If we read this parable with that lens—and I personally don’t think you can read it any other way—we must take stock of all that God has bestowed on us, and then ask what are we doing with those things. Or maybe we need to ask if we’re taking those abilities and burying them in the backyard because of a fear that is insidiously making us less and less ourselves.
A few years ago the film “Akeelah and the Bee” addressed this very thing. Akeelah is an eleven year old Middle Schooler from South LA who has a gift for academics but she doesn’t want to flaunt it for fear of being isolated from her peers. She takes part in her school’s first ever spelling bee and wins quite easily even though she is hesitant to win. She is paired up with an English professor, Dr. Larabee—played by Laurence Fishburn—who helps her prepare for contests that lead to the National Spelling Bee. At one point in the film, Dr. Larabee has Akeelah read a quotation from Marianne Williamson. She reads:
“Our deepest fear is not that we are inadequate. Our deepest fear is that we are powerful beyond measure. It is our light, not our darkness that most frightens us. We ask ourselves, ‘Who am I to be brilliant, gorgeous, talented, fabulous?’ Actually, who are you not to be? You are a child of God. Your playing small does not serve the world. There is nothing enlightened about shrinking so that other people won’t feel insecure around you. We are all meant to shine, as children do. We were born to make manifest the glory of God that is within us. It is not just in some of us; it is in everyone. And as we let our own light shine, we unconsciously give other people permission to do the same.

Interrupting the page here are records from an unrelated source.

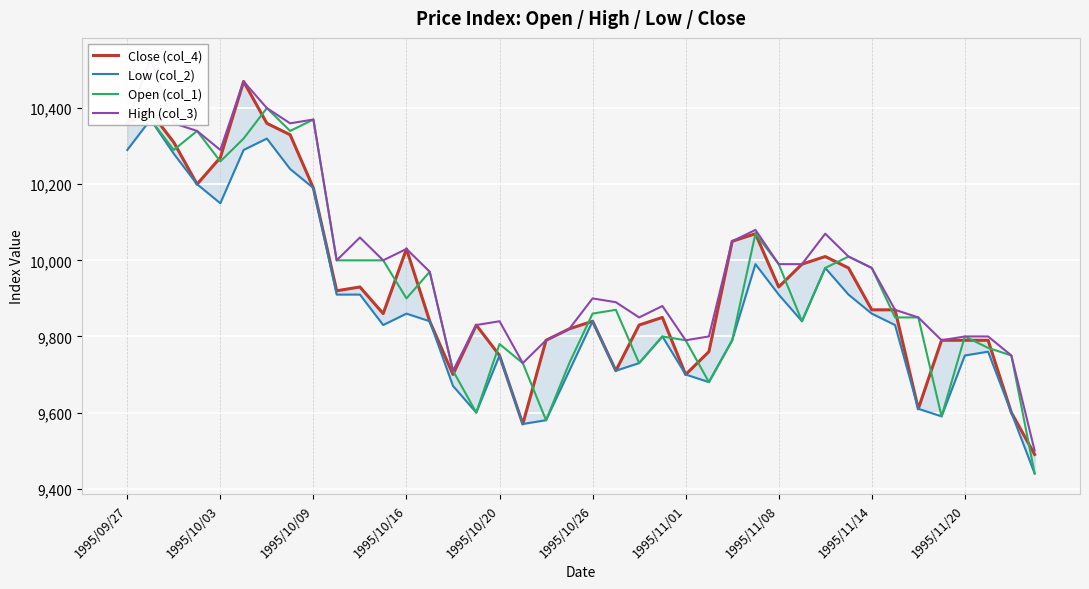

How many values in the High (col_3) series exceed 9980?

19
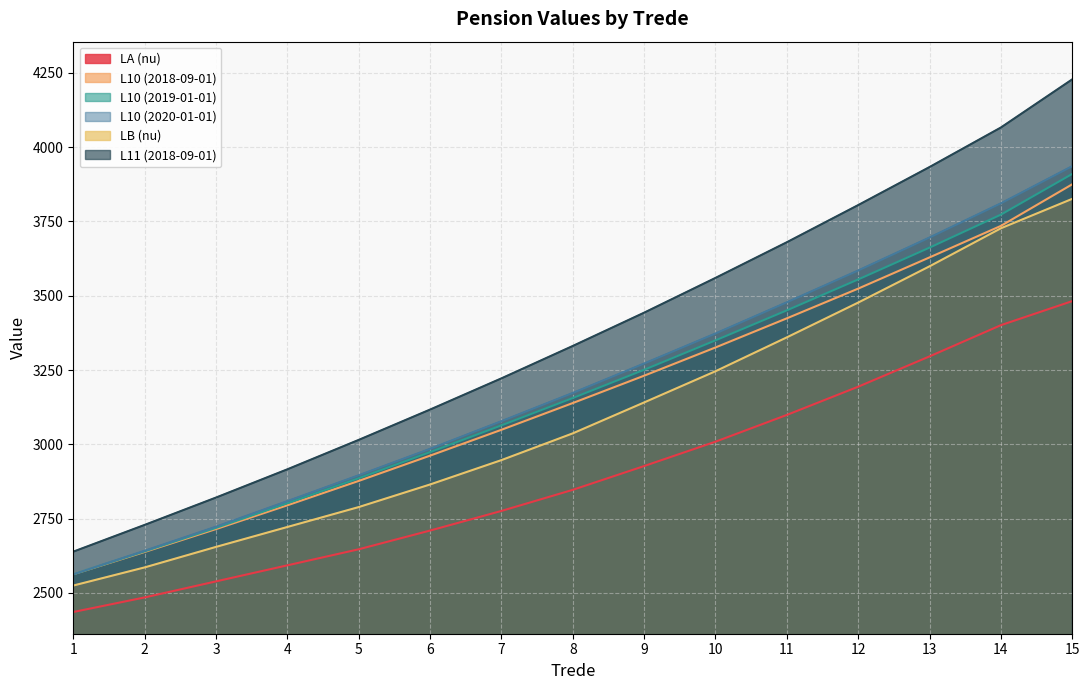

What is the value of the LA (nu) point at the 3rd from the left?

2539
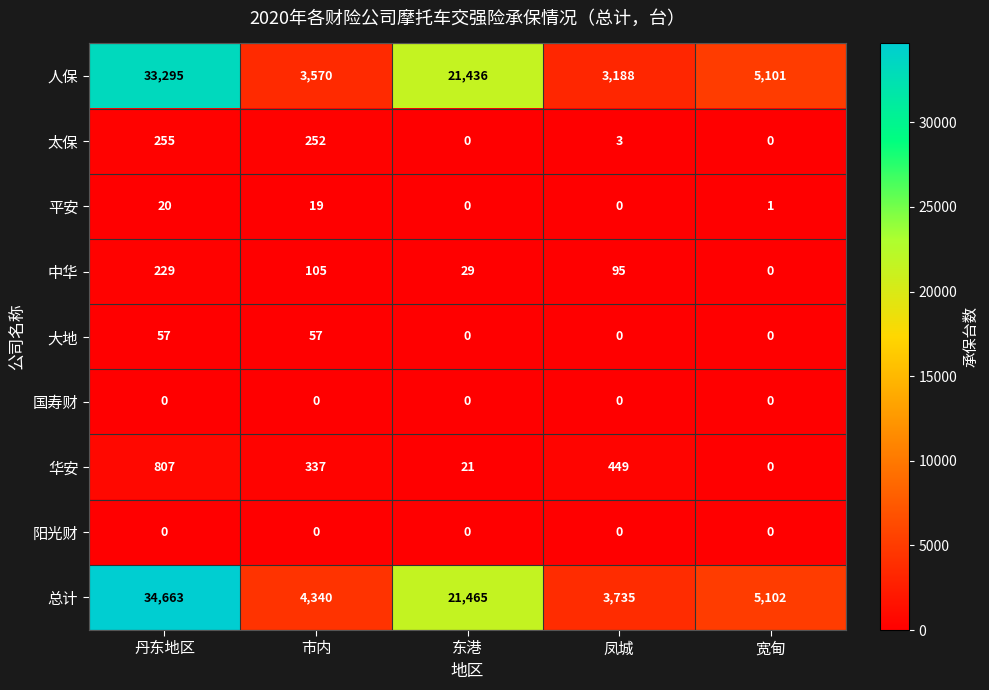

True or false: 华安 has a value of 337 at 市内.

True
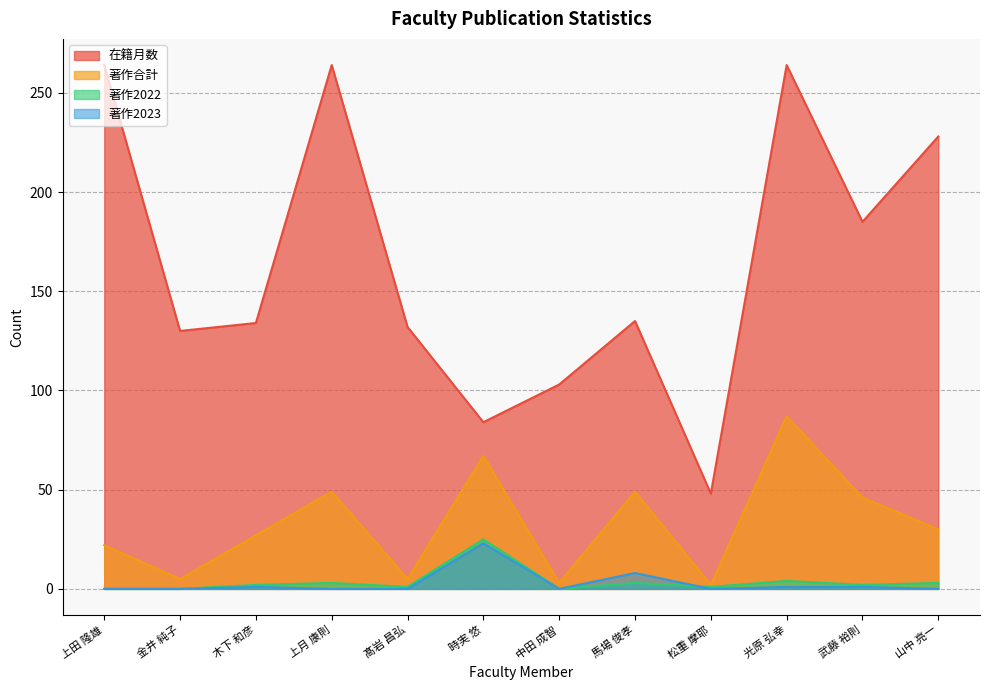

What are all the series names shown in the legend?

在籍月数, 著作合計, 著作2022, 著作2023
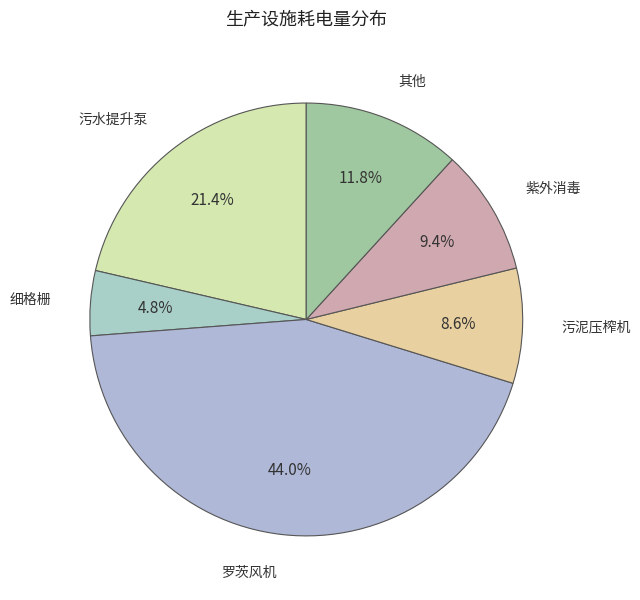

What is the ratio of the value at 其他 to the value at 紫外消毒?

1.3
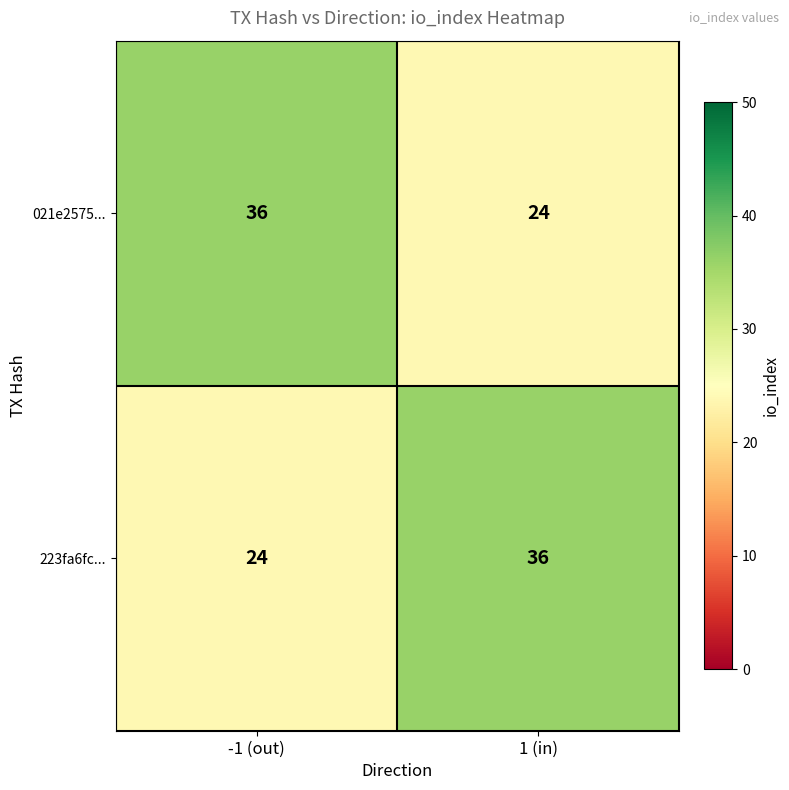

The 021e2575... series shows 51 at -1 (out). True or false?

False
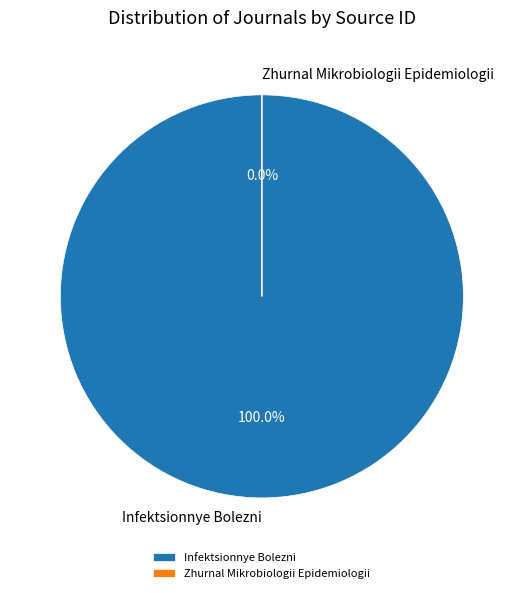

What is the majority slice?

Infektsionnye Bolezni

As we are liberated from our own fear, our presence automatically liberates others.”
“Does that mean anything to you,” Dr. Larabee asks. “I don’t know,” Akeelah responds. “It’s written in plain English. What does it mean?” “That I’m not supposed to be afraid,” she replies. “Afraid of what?” “Afraid of … me?”
It’s a turning point in the film. Akeelah recognizes that she has this tremendous gift and that she has been hiding it due to fear. She has been playing small. She has taken what she has been given by God and run to the back yard and buried it.
We all do this from time to time. We take the very abilities God has bestowed upon us and high tail it to a field or the flower bed or the place by the back fence, and we bury that ability never to be used by us. We dig down deep and drop it in and pack the dirt on good and tight. And then at some point in our life—maybe not till the very end of our lives or when the Son of Man returns—we’ll go back to that secret hiding spot and uncover it and try to dust it off as best we can so we can hand it back over to God.
“Why didn’t you use this?” God may ask us. “I was scared,” we reply. “Scared that it wouldn’t be good enough, that it wouldn’t make any difference, that it would make me stand out from the crowd.” “You were born to shine,” God replies. “Born to make manifest my glory in you.”
We were born to make a difference in this world for the sake of Christ. And we can only do that if we take the chance. We can only do that if we risk it all. And in so doing, be prepared for the coming of the Son of Man. May it be so. Amen.